Такой человек, с цветком в груди, никогда не посмотрит на кого-либо другого. Всех других он будет ненавидеть и уничтожать. Цветок постепенно менял память и личность носителя. Все хорошее забывалось и делалось неважным, а все плохое раздувалось до огромных масштабов и требовало возмездия.

…Примерно так чувствовал себя сам Бинань с тех пор, как его обглоданная мать, еще живая, кричала ему «Беги!..» А его отец, вытирая рот красными пальцами, смотрел на сына выцветшими, пустыми и очень голодными глазами.

Ничего хорошего в таком мире быть не может. И даже красивый, строгий, совестливый Чу Ваньнин способен предать его надежды. Поэтому его следовало сделать своим Черным Цветком, главным героем Плана. Послушный хозяину, он испепелит мир Заклинателей, а Бинань своим телом бесконечно увеличит его силы.

Он будет каждый день отдаваться ему, ласкать мягким ртом его нефритовые руки, обволакивать его плоть как шелковая ткань, жадно и сильно сжимать ее глубоко внутри себя, глядя в эти продолговатые, чайные глаза, затуманенные страстью. Он примет его так, как никто бы не смог, распутно и целомудренно, с зардевшимся лицом, с бессильно дрожащими ногами в хватке тонких, жестоких пальцев, с вязким влажным хлюпаньем и стонами сдавшейся скромности, залитый золотыми слезами.

Мои слезы так подходят вашему божественному оружию, Учитель.

Он знал, что будет встречать своего Господина в прозрачных одеждах, с высоко заколотыми волосами и глазами, подведенными золотом. Он будет его любимой наложницей и его кукловодом. Чу Ваньнин будет трахать его и убивать во имя него.

Он посадит Бессмертного Юйхэна на высокий трон, оденет его в пурпур и оседлает его член. Он будет течь на его имперские одежды и заглушать плач возбуждения длинными, черными, как ночь, волосами Чу Ваньнина, пока его Господин, еле сдерживаясь, станет отдавать беспощадные приказы о казнях и расправах.

Он лишит его разума, принудит перейти все границы, заставит его взять себя на полу Храма Предков, прямо перед их высокомерными погребальными табличками, среди праха, святости и почтения.

Он выжмет его досуха. Он заставит свою Нефритовую Меру рычать и дрожать от напряжения, заставит его часами не кончать, пока их сплетенные тела не вынудят сам воздух покраснеть. Шея Бинаня будет покрыта сизыми пятнами, а грудь — кровавыми укусами, потому что плоть Костяной Бабочки бесподобна, кто сможет выстоять?

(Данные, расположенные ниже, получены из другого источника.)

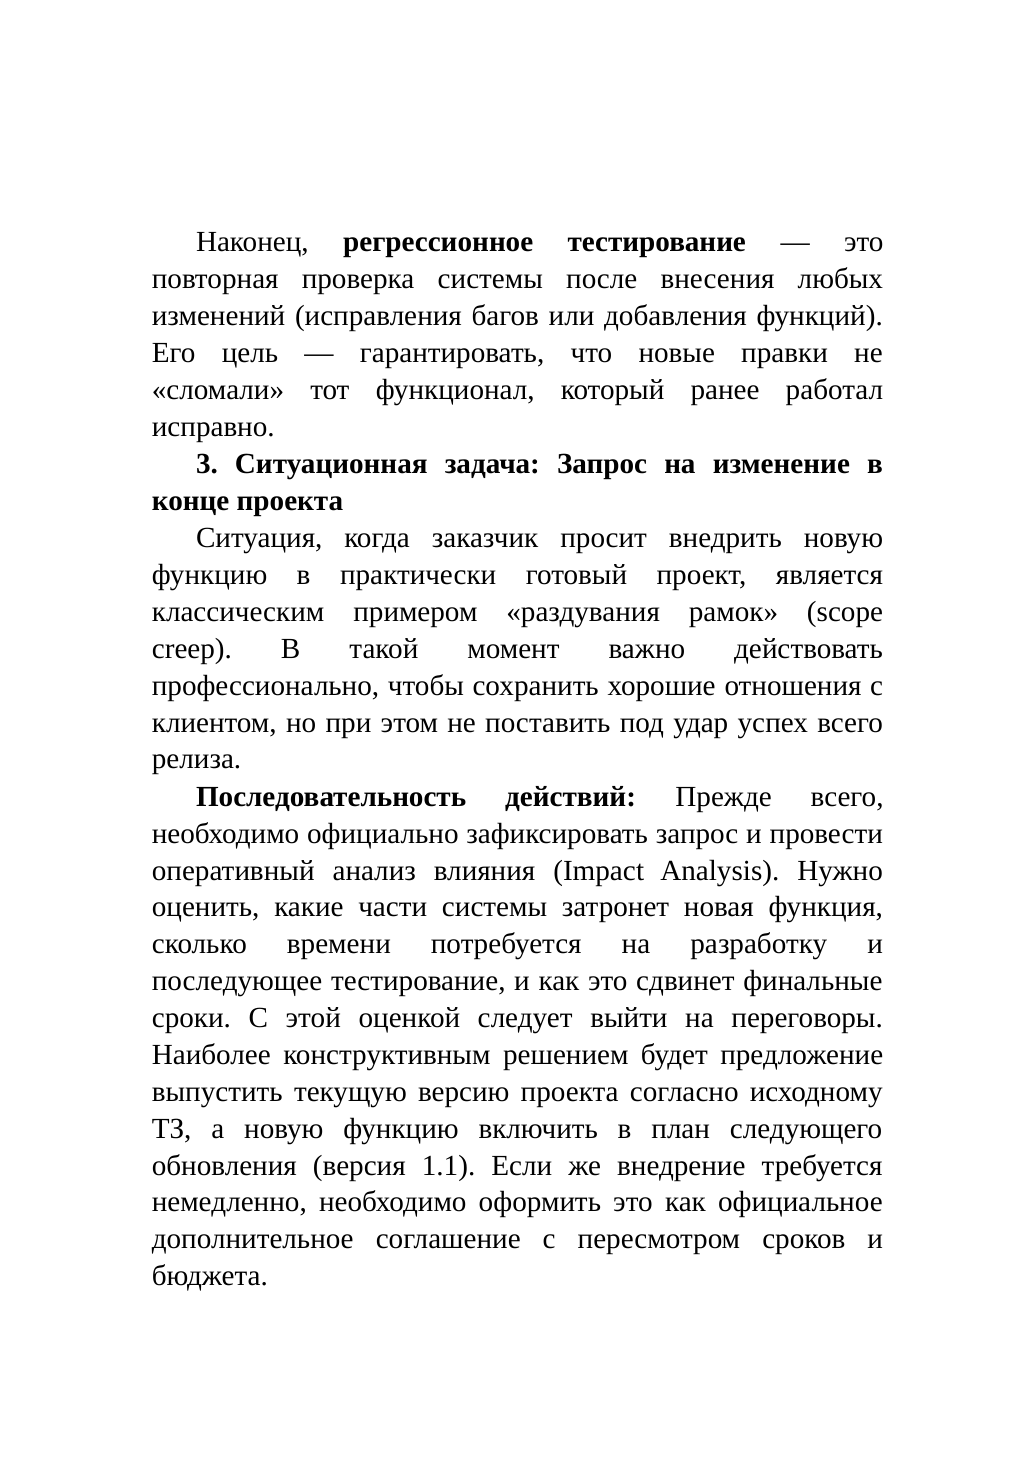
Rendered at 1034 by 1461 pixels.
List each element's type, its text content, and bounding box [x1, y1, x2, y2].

text Ситуация, когда заказчик просит внедрить новую функцию в практически готовый проект, является классическим примером «раздувания рамок» (scope creep). В такой момент важно действовать профессионально, чтобы сохранить хорошие отношения с клиентом, но при этом не поставить под удар успех всего релиза. [152, 520, 883, 775]
text Наконец, регрессионное тестирование — это повторная проверка системы после внесения любых изменений (исправления багов или добавления функций). Его цель — гарантировать, что новые правки не «сломали» тот функционал, который ранее работал исправно. [152, 224, 883, 442]
text 3. Ситуационная задача: Запрос на изменение в конце проекта [152, 446, 883, 517]
text Последовательность действий: Прежде всего, необходимо официально зафиксировать запрос и провести оперативный анализ влияния (Impact Analysis). Нужно оценить, какие части системы затронет новая функция, сколько времени потребуется на разработку и последующее тестирование, и как это сдвинет финальные сроки. С этой оценкой следует выйти на переговоры. Наиболее конструктивным решением будет предложение выпустить текущую версию проекта согласно исходному ТЗ, а новую функцию включить в план следующего обновления (версия 1.1). Если же внедрение требуется немедленно, необходимо оформить это как официальное дополнительное соглашение с пересмотром сроков и бюджета. [152, 779, 883, 1292]
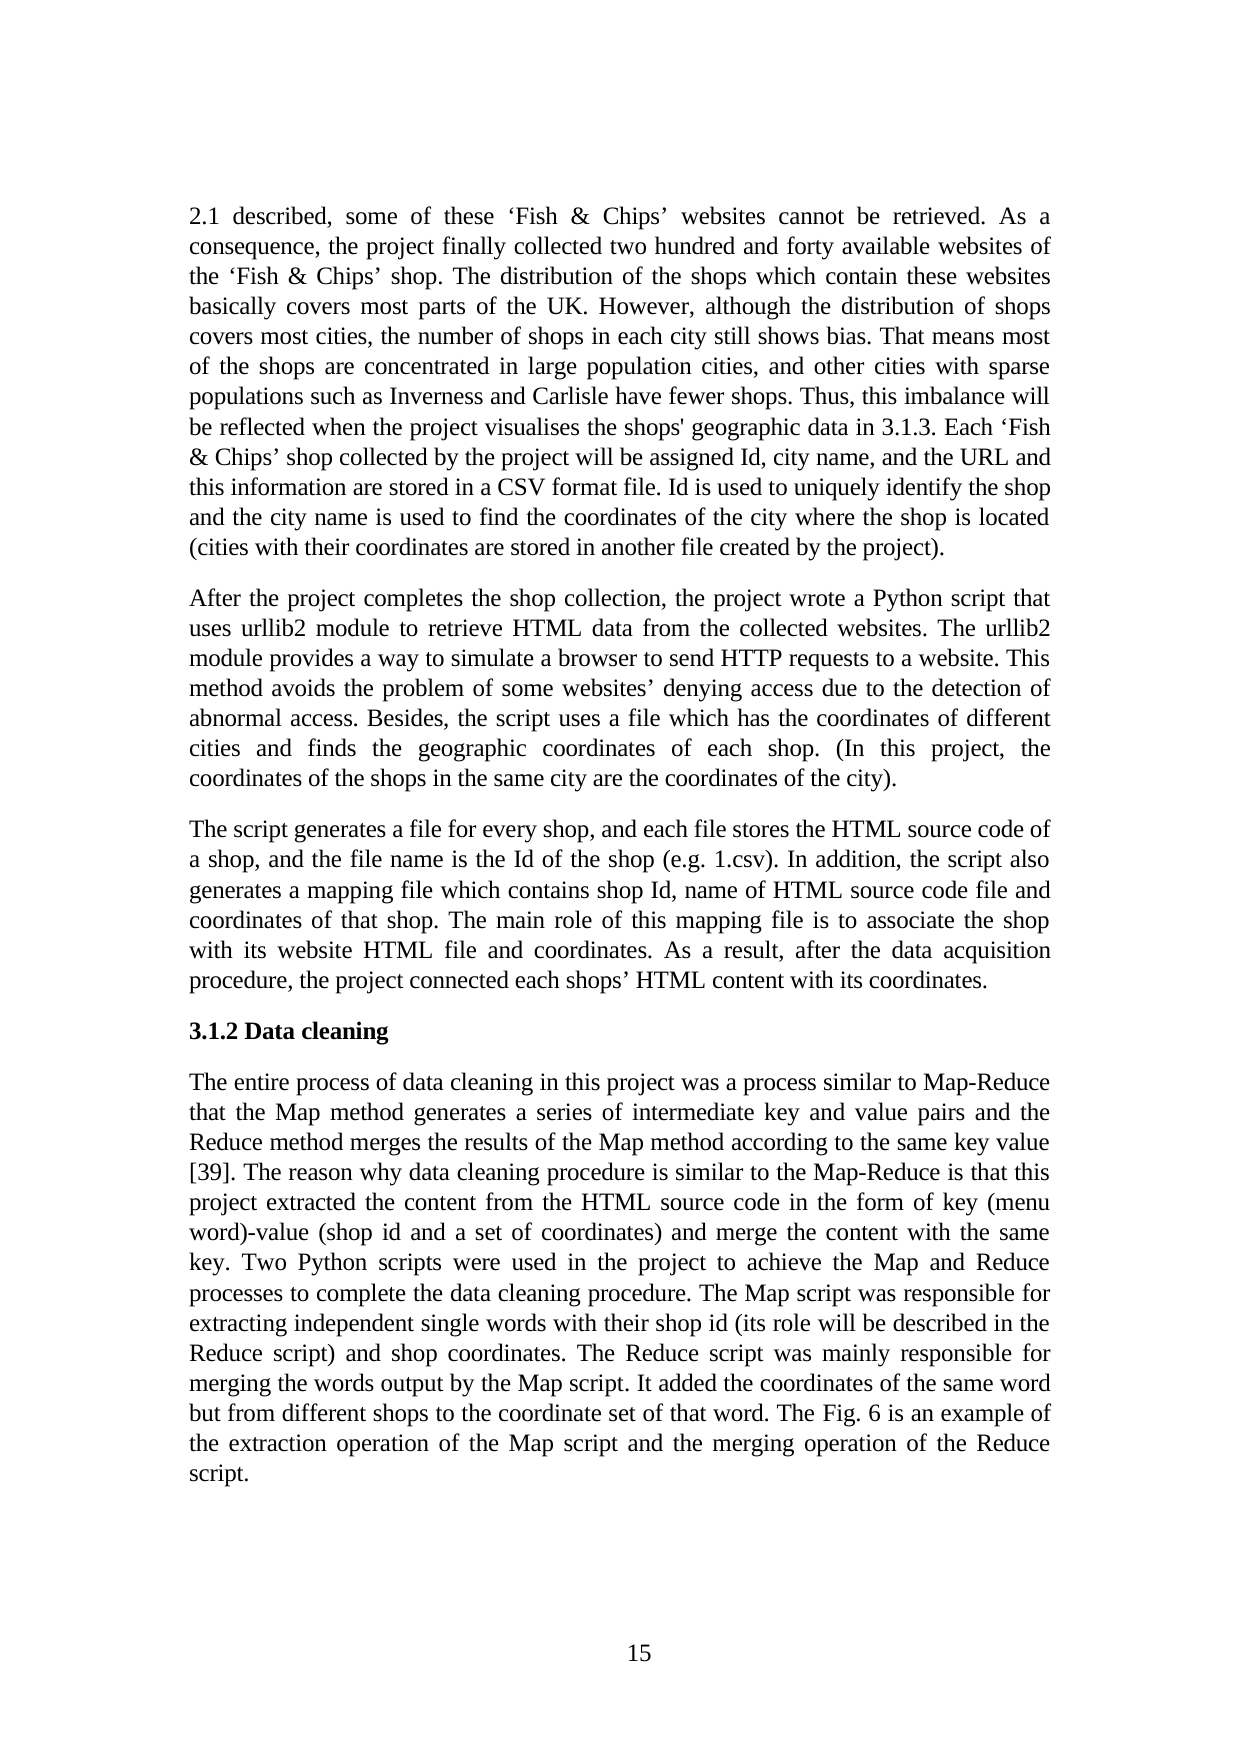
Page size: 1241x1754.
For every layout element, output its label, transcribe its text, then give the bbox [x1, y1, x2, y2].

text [189, 201, 1051, 561]
subtitle Data cleaning [189, 1016, 1051, 1045]
text After the project completes the shop collection, the project wrote a Python script that uses urllib2 module to retrieve HTML data from the collected websites. The urllib2 module provides a way to simulate a browser to send HTTP requests to a website. This method avoids the problem of some websites’ denying access due to the detection of abnormal access. Besides, the script uses a file which has the coordinates of different cities and finds the geographic coordinates of each shop. (In this project, the coordinates of the shops in the same city are the coordinates of the city). [189, 583, 1051, 792]
text The script generates a file for every shop, and each file stores the HTML source code of a shop, and the file name is the Id of the shop (e.g. 1.csv). In addition, the script also generates a mapping file which contains shop Id, name of HTML source code file and coordinates of that shop. The main role of this mapping file is to associate the shop with its website HTML file and coordinates. As a result, after the data acquisition procedure, the project connected each shops’ HTML content with its coordinates. [189, 814, 1051, 994]
text The entire process of data cleaning in this project was a process similar to Map-Reduce that the Map method generates a series of intermediate key and value pairs and the Reduce method merges the results of the Map method according to the same key value [39]. The reason why data cleaning procedure is similar to the Map-Reduce is that this project extracted the content from the HTML source code in the form of key (menu word)-value (shop id and a set of coordinates) and merge the content with the same key. Two Python scripts were used in the project to achieve the Map and Reduce processes to complete the data cleaning procedure. The Map script was responsible for extracting independent single words with their shop id (its role will be described in the Reduce script) and shop coordinates. The Reduce script was mainly responsible for merging the words output by the Map script. It added the coordinates of the same word but from different shops to the coordinate set of that word. The Fig. 6 is an example of the extraction operation of the Map script and the merging operation of the Reduce script. [189, 1067, 1051, 1487]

…Сучья псина все испортила.
________________________________________________________

Примечания:

*Хуа Бинань — 华碧楠 (Huá Bìnán) — "Цветущий изумрудный Камфорный Лавр"

*Бессмертный [из] Бэйдоу (т.е. созвездия Большая Медведица). Бэйдоу (北斗; běidǒu) — Бэй (северный) + Доу (ковш) — в китайской мифологии дух или группа духов Большой Медведицы, а также название самого созвездия. Как и в Индии, семь духов (владык) Ковша имеют антропоморфный вид, а Бэйдоу в целом владычествует над судьбой и смертью людей. Один из духов этой группы — владыка Лянь Чжэнь, другое имя которого — Юйхэн (в западной традиции — Алиот).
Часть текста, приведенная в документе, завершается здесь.